Rename it. This is the idea behind name spaces. your openid could be a sub-module in your top module project. your email will clash with top module email in stdlib.
because your openid is not universal, it provides a special case for your project.
You can use relative or absolute imports (depending on the specifics of your situation), which are covered in PEP 328 most recently. Of course, seriously, you should not be creating naming conflicts like this and should rename your file.
Thats the reason absolute imports have been chosen as the new default behaviour. However, they are not yet the default in 2.6 (maybe in 2.7...). You can get their behaviour now by importing them from the future:
from __future__ import absolute_import
You can find out more about this in the PEP metnioned by Nick or (easier to understand, I think) in the document "What's New in Python 2.5".
You could try shuffling sys.path, to move the interesting directories to the front before doing the import.
I won't get into the polemics on renaming and instead focus on showing you how to do what you want (whether it's "good for you" or not;-). The solution is not difficult...

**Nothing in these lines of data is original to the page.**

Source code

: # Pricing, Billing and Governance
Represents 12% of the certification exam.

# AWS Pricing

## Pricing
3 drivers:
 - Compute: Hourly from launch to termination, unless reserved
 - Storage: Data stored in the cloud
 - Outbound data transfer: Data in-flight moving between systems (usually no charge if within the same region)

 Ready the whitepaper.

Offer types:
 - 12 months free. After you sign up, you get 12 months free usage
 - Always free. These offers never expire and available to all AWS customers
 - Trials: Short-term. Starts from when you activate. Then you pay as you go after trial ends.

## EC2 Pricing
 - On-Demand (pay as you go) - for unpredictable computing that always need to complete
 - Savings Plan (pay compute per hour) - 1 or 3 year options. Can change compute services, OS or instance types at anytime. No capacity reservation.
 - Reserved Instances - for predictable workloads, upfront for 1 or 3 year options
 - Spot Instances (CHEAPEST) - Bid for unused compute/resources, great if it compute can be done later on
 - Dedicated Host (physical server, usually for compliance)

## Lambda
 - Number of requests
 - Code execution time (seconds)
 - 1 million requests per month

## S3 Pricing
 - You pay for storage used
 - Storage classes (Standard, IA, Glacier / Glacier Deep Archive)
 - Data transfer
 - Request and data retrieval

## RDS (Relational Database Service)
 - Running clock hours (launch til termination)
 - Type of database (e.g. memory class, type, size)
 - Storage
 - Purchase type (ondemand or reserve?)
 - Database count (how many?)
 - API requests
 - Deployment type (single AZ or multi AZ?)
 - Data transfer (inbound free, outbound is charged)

Just set __path__! A little demonstration:
$ mkdir /tmp/modules /tmp/packages
$ mkdir /tmp/packages/openid
$ echo 'print "Package!"' > /tmp/packages/openid/__init__.py
$ gvim /tmp/modules/openid.py
$ PYTHONPATH='/tmp/modules:/tmp/packages' python -c'import openid'
Module!
Package!
this shows a module openid managing to import a homonymous package even though the module's path comes earlier in sys.path, and sys.modules['openid'] is clearly already set at that time. And all the "secret" is in openid.py's simple code...:
print "Module!"
__path__ = ['/tmp/packages']
import openid
without the __path__ assignment, of course, it would only emit Module!.
Also works for importing submodules within the package, of course. Do:
$ echo 'print "Submod!"' > /tmp/packages/openid/submod.py
and change openid.py's last line to
from openid import submod
and you'll see:
$ PYTHONPATH='/tmp/modules:/tmp/packages' python -c'import openid'
Module!
Package!
Submod!
$